§ **ИСХОДНЫЙ ОТРЫВОК**
# # # # #

В распространении письма, в обучении правилам письма, производстве орудий и предметов письма Руссо видит политическое порабощение. Об этом же мы читаем и в "Печальных тропиках". Некоторые правительства заинтересованы в том, чтобы язык заглох (s'assourdisse), чтобы на нем нельзя было прямо говорить с суверенным народом. Злоупотребление письмом - это политическое злоупотребление. Или, скорее, одно есть причина другого:
[495]
"...язык, который совершенствуется в книгах, портится в речи. Он яснее на письме, глуше в устной речи; синтаксис проясняется, а гармония теряется, французский язык становится день ото дня все более философичным и все менее красноречивым, так что вскоре он будет годиться лишь для чтения и вся его ценность заляжет в библиотеки.
Причина этих злоупотреблений языком, как уже говорилось в другом месте (в последней главе "Опыта), связана с определенной формой правления, при которой народу говорят лишь о тех событиях, которые его меньше всего затрагивают, о которых ему менее всего интересно слушать, ему читают проповеди, перед ним произносят ученые речи" (отрывок "Произношение", с. 1249-1250).

# # # # #

§ **ЗАДАНИЯ**
(a) Ответьте по исходному отрывку:
(i) Что Руссо видит в распространении письма, обучении его правилам и производстве орудий письма?
(ii) В каком произведении, согласно тексту, мы читаем о том же?
(iii) Каким, по словам цитаты, день ото дня становится французский язык?
(b) Допишите исходный отрывок о письме и языке у Руссо, начав сразу после его последнего предложения.

# # # # #

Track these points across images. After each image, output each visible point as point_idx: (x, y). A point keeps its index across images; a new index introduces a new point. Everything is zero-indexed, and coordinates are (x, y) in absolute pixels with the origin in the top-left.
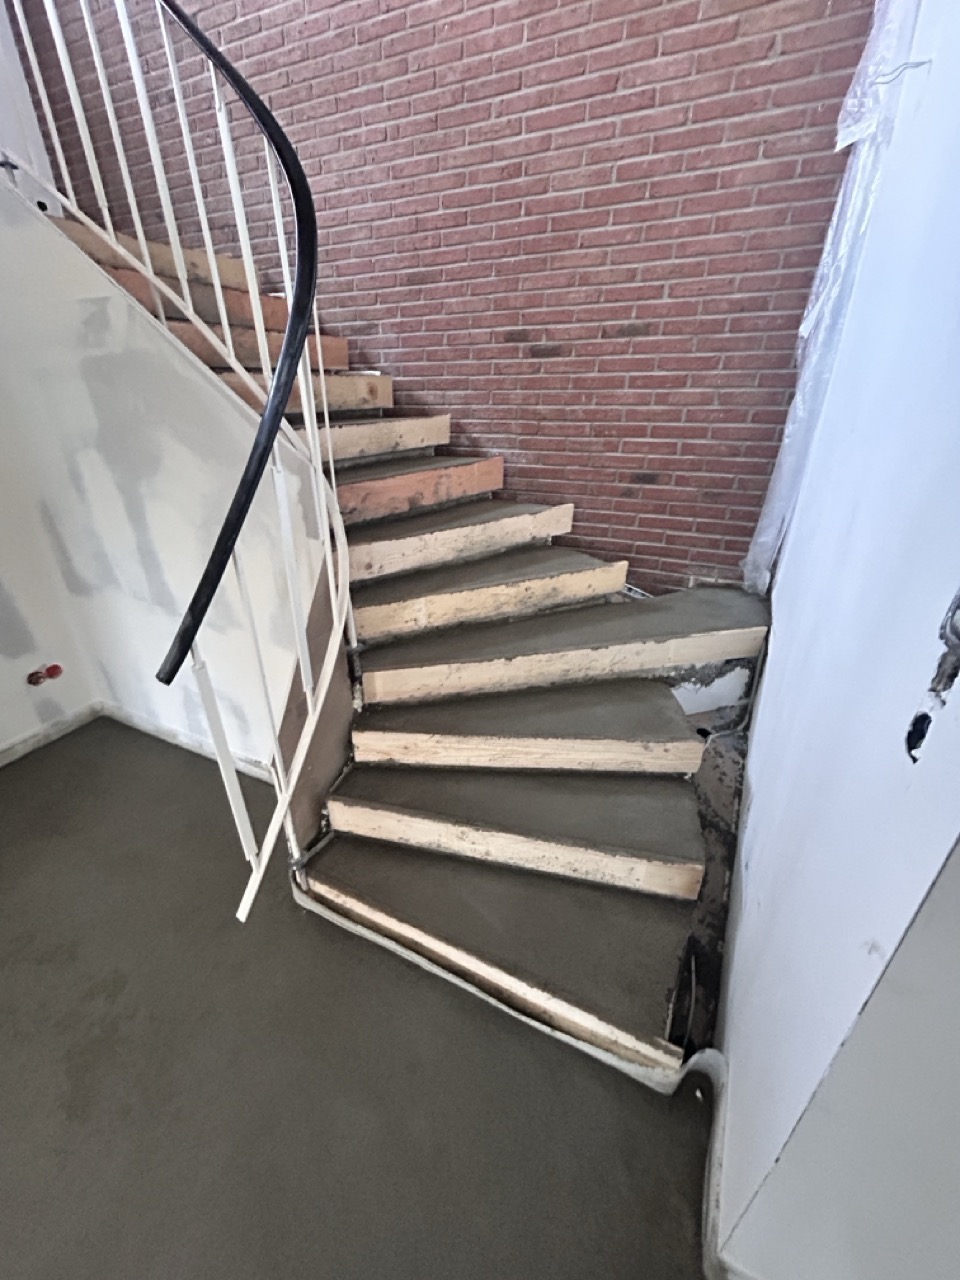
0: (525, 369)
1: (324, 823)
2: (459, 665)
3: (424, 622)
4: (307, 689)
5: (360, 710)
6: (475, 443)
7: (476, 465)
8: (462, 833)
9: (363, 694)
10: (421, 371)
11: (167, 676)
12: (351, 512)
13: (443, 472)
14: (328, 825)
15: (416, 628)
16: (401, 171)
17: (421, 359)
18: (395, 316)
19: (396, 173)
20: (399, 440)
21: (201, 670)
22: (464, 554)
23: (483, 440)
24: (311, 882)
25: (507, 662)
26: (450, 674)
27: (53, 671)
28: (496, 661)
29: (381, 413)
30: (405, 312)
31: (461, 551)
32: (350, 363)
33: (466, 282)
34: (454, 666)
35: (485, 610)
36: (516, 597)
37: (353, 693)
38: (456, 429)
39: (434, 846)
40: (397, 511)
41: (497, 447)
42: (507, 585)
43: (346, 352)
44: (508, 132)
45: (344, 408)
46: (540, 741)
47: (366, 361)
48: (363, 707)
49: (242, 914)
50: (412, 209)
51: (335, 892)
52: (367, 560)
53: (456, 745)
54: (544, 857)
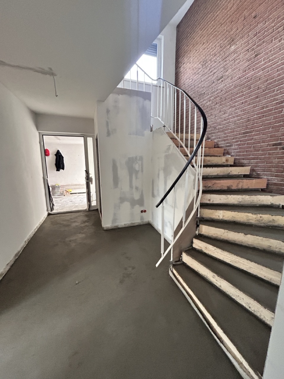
0: (279, 153)
1: (181, 258)
2: (228, 231)
3: (221, 217)
4: (184, 221)
5: (197, 234)
6: (258, 174)
7: (254, 180)
8: (214, 275)
9: (199, 230)
10: (243, 155)
11: (157, 206)
12: (209, 187)
13: (241, 181)
14: (182, 259)
15: (219, 218)
16: (246, 109)
17: (244, 152)
18: (238, 142)
19: (244, 110)
20: (230, 172)
21: (163, 207)
22: (241, 203)
23: (261, 174)
24: (173, 269)
25: (245, 235)
26: (225, 233)
27: (145, 211)
28: (240, 233)
29: (229, 166)
30: (241, 141)
31: (240, 202)
32: (224, 154)
33: (261, 132)
34: (226, 231)
35: (243, 220)
36: (255, 218)
37: (196, 229)
38: (252, 170)
39: (205, 277)
40: (223, 189)
41: (266, 176)
42: (252, 214)
43: (223, 151)
44: (280, 94)
45: (217, 164)
46: (249, 261)
47: (228, 153)
48: (199, 234)
49: (157, 265)
50: (247, 117)
51: (177, 274)
52: (209, 198)
53: (220, 252)
54: (239, 296)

# # # # #

§ **ОТВЕТЫ К ЗАДАНИЯМ**
(a)
(i) Политическое порабощение.
(ii) В «Печальных тропиках».
(iii) Всё более философичным и всё менее красноречивым.

(b)
Политическая децентрализация, разобщенность, децентрация суверенной власти парадоксальным образом требуют существования столицы как центра — места захвата власти и ее смены. В противоположность автаркическим городам античности, которые были сами себе центрами и предполагали общение "живым голосом", современная столица требует монополии письма. Ее господство осуществляется посредством записанных законов, указов, литературы. Именно такую роль Руссо отводит Парижу в отрывке "Произношение". Не надо забывать, что в "Общественном договоре" суверенная власть народа считалась несовместимой с самим существованием столицы. Как и в случае с представительством, если уж считать это зло неизбежным, против него нужно было найти противоядие, часто перенося столицу из одного города в другой. А это все равно как если бы мы наполнили письмо живым голосом: "Во всяком случае, если уж нельзя ограничить размеры государства, остается еще одна возможность: чтобы не страдать от существования столицы, нужно размещать правительство по очереди в каждом городе, сосредоточивая то там, то здесь государственное управление страной"27 (с. 427). Само существование письма должно упраздниться потому, что суверенный народ не должен обмениваться письменными посланиями: народное собрание должно собираться стихийно, без "формального созыва". А все это предполагает такого рода письмо, которое Руссо не хотел бы читать, а именно: для проведения собраний, "твердо установленных и регулярных", которые "ничто не могло бы ни отменить, ни отсрочить", должен существовать и "особый день", а этот день должен был бы назначаться устно, поскольку одна только возможность письма уже означала бы захват власти над социальным телом. Где и как, однако, возникает сама эта "отмеченность" особого дня, не является ли она возможностью письма?
27 Ср. также «Le Projet de constitution pour la Corse», p. 911-912.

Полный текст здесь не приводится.